Sunday, August 24, 2014

Failure


 J.K. Rowling’s commencement speech at Harvard titled “The Fringe Benefits Failure” on Ted.com brings so many personal things to mind in reference to failure. J.K. Rowling is the well-known British novelist best known as the author of the Harry Potter series. She was very honored to have been chosen to give the commencement speech, but was very nervous. She injected humor at the beginning about losing weight because she was so nervous and offered up some Harry Potter tidbits. This humor is what relaxed her and allowed her to build trust with the audience. At the beginning of her speech she said something that has stayed with me and we all should remember it. She said don’t blame others for your mistakes and failures, not even your parents; you are responsible for your own life. 

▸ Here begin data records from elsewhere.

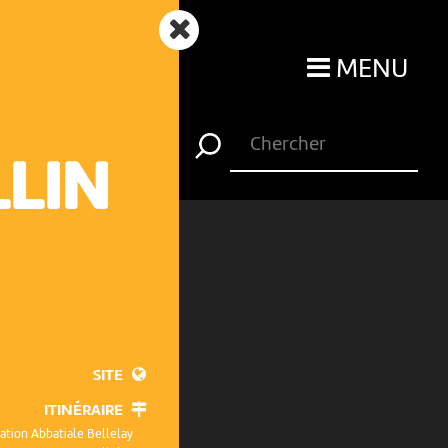
MENU
LLIN
SITE
ITINÉRAIRE
ation Abbatiale Bellelay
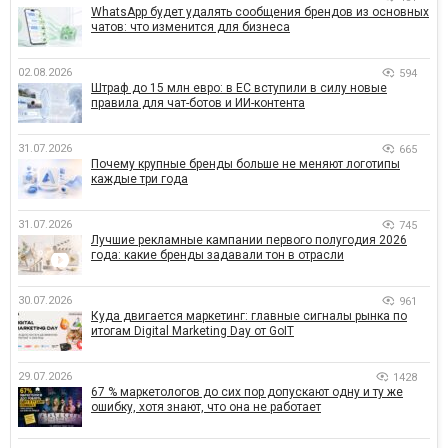
WhatsApp будет удалять сообщения брендов из основных
чатов: что изменится для бизнеса
02.08.2026
594
Штраф до 15 млн евро: в ЕС вступили в силу новые
правила для чат-ботов и ИИ-контента
31.07.2026
665
Почему крупные бренды больше не меняют логотипы
каждые три года
31.07.2026
745
Лучшие рекламные кампании первого полугодия 2026
года: какие бренды задавали тон в отрасли
30.07.2026
961
Куда двигается маркетинг: главные сигналы рынка по
итогам Digital Marketing Day от GoIT
29.07.2026
1428
67 % маркетологов до сих пор допускают одну и ту же
ошибку, хотя знают, что она не работает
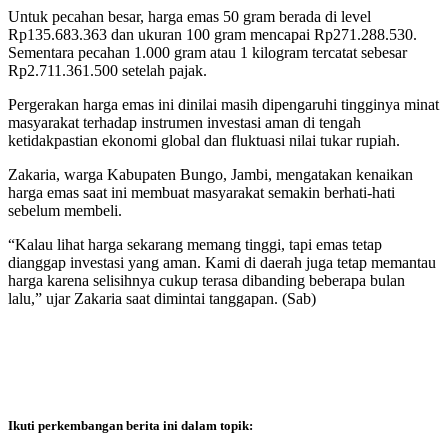
Untuk pecahan besar, harga emas 50 gram berada di level
Rp135.683.363 dan ukuran 100 gram mencapai Rp271.288.530.
Sementara pecahan 1.000 gram atau 1 kilogram tercatat sebesar
Rp2.711.361.500 setelah pajak.
Pergerakan harga emas ini dinilai masih dipengaruhi tingginya minat
masyarakat terhadap instrumen investasi aman di tengah
ketidakpastian ekonomi global dan fluktuasi nilai tukar rupiah.
Zakaria, warga Kabupaten Bungo, Jambi, mengatakan kenaikan
harga emas saat ini membuat masyarakat semakin berhati-hati
sebelum membeli.
“Kalau lihat harga sekarang memang tinggi, tapi emas tetap
dianggap investasi yang aman. Kami di daerah juga tetap memantau
harga karena selisihnya cukup terasa dibanding beberapa bulan
lalu,” ujar Zakaria saat dimintai tanggapan. (Sab)
Ikuti perkembangan berita ini dalam topik:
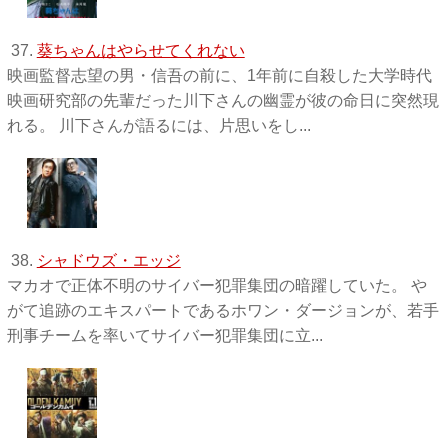
37.
葵ちゃんはやらせてくれない
映画監督志望の男・信吾の前に、1年前に自殺した大学時代
映画研究部の先輩だった川下さんの幽霊が彼の命日に突然現
れる。 川下さんが語るには、片思いをし...
38.
シャドウズ・エッジ
マカオで正体不明のサイバー犯罪集団の暗躍していた。 や
がて追跡のエキスパートであるホワン・ダージョンが、若手
刑事チームを率いてサイバー犯罪集団に立...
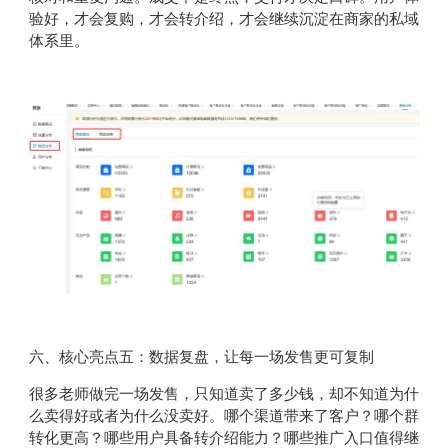
验好，才会复购，才会转介绍，才会继续沉淀在商家的私域
体系里。
六、核心亮点五：数据复盘，让每一场发售更可复制
很多老师做完一场发售，只知道卖了多少钱，却不知道为什
么卖得好或者为什么没卖好。哪个渠道带来了客户？哪个群
转化更高？哪些用户具备转介绍能力？哪些推广入口值得继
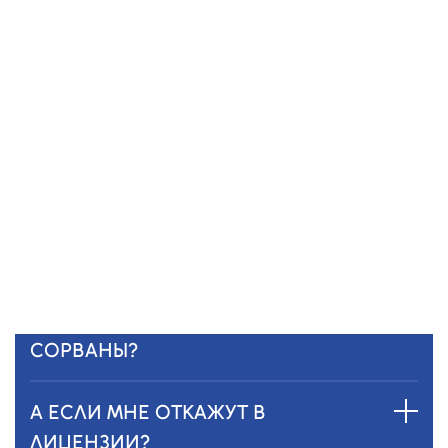
А ЕСЛИ Я НЕ ПОНИМАЮ, КАКИЕ
ДОКУМЕНТЫ НУЖНЫ?
Ничего страшного — мы подскажем.
Наши специалисты помогут собрать все
документы, проверить и сформировать
полный пакет документов.
А ЕСЛИ СРОКИ БУДУТ
СОРВАНЫ?
А ЕСЛИ МНЕ ОТКАЖУТ В
ЛИЦЕНЗИИ?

J. K. Rowling said that you will have failures in life and that she feared failure, but failure set her free. I relate to her when she talks about the adversity that she overcame. She had to overcome poverty, unemployment, and single motherhood and divorce 7 years after graduating college. Overcoming this failure is what helped her become such a great novelist. She talks about a significant event in her life before she started writing while working for Amnesty International in London. She worked in the research department and would read letters and watch videos of torture victims, rape victims, executions, missing persons all from totalitarian regimes. This experience taught her to value imagination. Valuing imagination allows us to empathize with humans whose experience we have never shared.

J. K. Rowling ends her speech talking about friends. She says friends from college have been her friends after graduation and for life. These friends are the God Parents of her children and she has used their names in her books. The point she is making is that we should value our friends and keep them close.

This speech means a lot to me personally. I have experienced failures in my life, but I have learned from each one of them. My failures have made me stronger. Like J. K. Rowling I feared failure, but no more. We will have failure in life. Don’t be afraid of failing; take each failure as a learning experience and a new start.